Fig. 4 shows a schematic flow diagram illustrating the speed regulation at start-up of the fan 1 system according to the solution of the invention. After the regulator optimization begins, the control variable characteristics from the last system start-up are analyzed and a determination is made as to whether regulator parameters need to be adjusted. If no adjustment is required, the described speed regulation is carried out. If, however, the regulator parameter needs to be adjusted, this adjustment is done by changing the regulator parameter and determining whether the regulator parameter is within the permitted range, and if the regulator parameter is outside the permitted range, further determining whether the regulator parameter is below the limit parameter. The regulator parameters are further adjusted or the rotational speed regulation is activated depending on the measurement result.

Fig. 5 shows a schematic flow chart depicting a sequence of instructions for speed regulator optimization during operation of the fan 1. First, it is determined by means of a counter whether the number of defective adjustment actions is above a defined threshold value, and a further process is carried out as shown in the flow chart on the basis of the determination result. If the number of states of the undesired regulating behavior is below the specified threshold value to date, steps are carried out in a manner similar to that described in fig. 4, wherein, with the rotational speed regulator activated, a step response (system response) is detected and it is determined from the step response (system response) whether the regulating behavior is proceeding as desired.

The scope of the invention is not limited to the preferred embodiments described above. All the technical variants that make use of the solution shown in the figures, even if implemented in a completely different way, also fall within the scope of the present invention.

Claims

1. A fan (1) having a motor (2), an integrated microcontroller (3) and a motor speed controller (4) and a digital communication interface (5), via which the fan (1) can receive control commands for speed control and setpoint values, wherein the motor speed controller (4) optimizes controller parameters for the speed control by means of a command-based algorithm as a step response as a reaction to a control step of a step function, in order to determine therefrom the optimized controller parameters by means of stored empirical formulas for speed control.

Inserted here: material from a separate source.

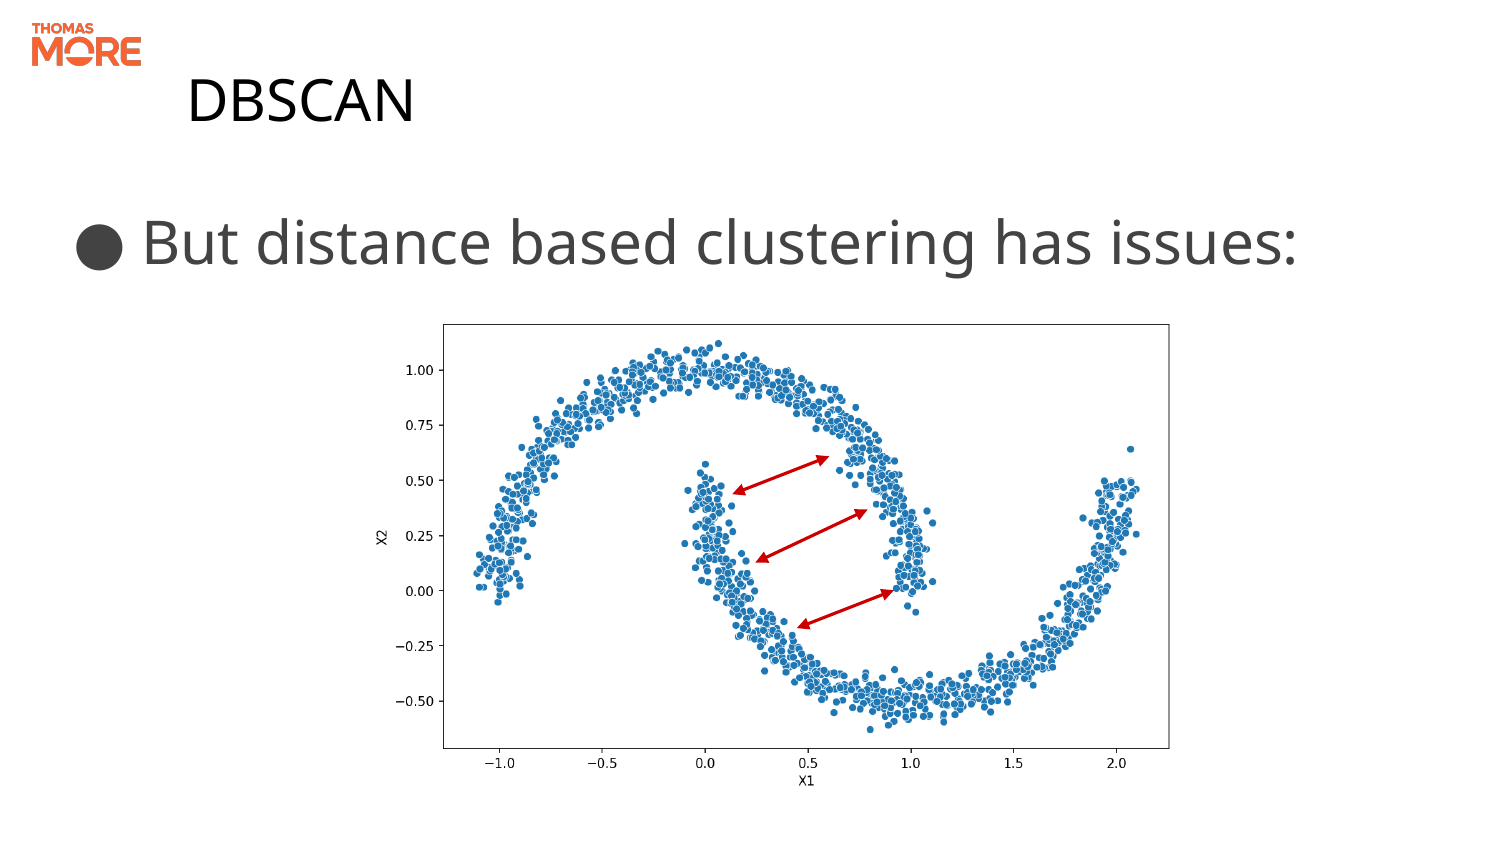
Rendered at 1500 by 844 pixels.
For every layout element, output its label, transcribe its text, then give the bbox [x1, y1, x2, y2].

2. The fan (1) according to claim 1, characterized in that said step function is a command in the form of a control step jumping to a predetermined control value K in order to bring said motor (2) to a predetermined rotation speed.

3. A fan (1) as claimed in claim 2, characterised in that said predetermined control value K is 80% of the nominal rotation speed.

4. The fan (1) according to claim 2, characterized in that the step response is determined from the steps.

5. The fan (1) according to any of the claims from 2 to 4, characterized in that the motor speed regulator (4) is structured as: on the basis of the step response and on the basis of empirical formulas, optimized controller parameters are determined in order to adjust the control object in order to operate the motor (2) in a stable rotational speed range.

6. The fan (1) according to claim 5, characterized in that the empirical formula is a Chien-Hrones-Reswick method, a Ziegler-Nichols method or a T-summation rule method taking into account delay times and compensation times.

7. The fan (1) according to claim 1, characterized in that it is a gas fan.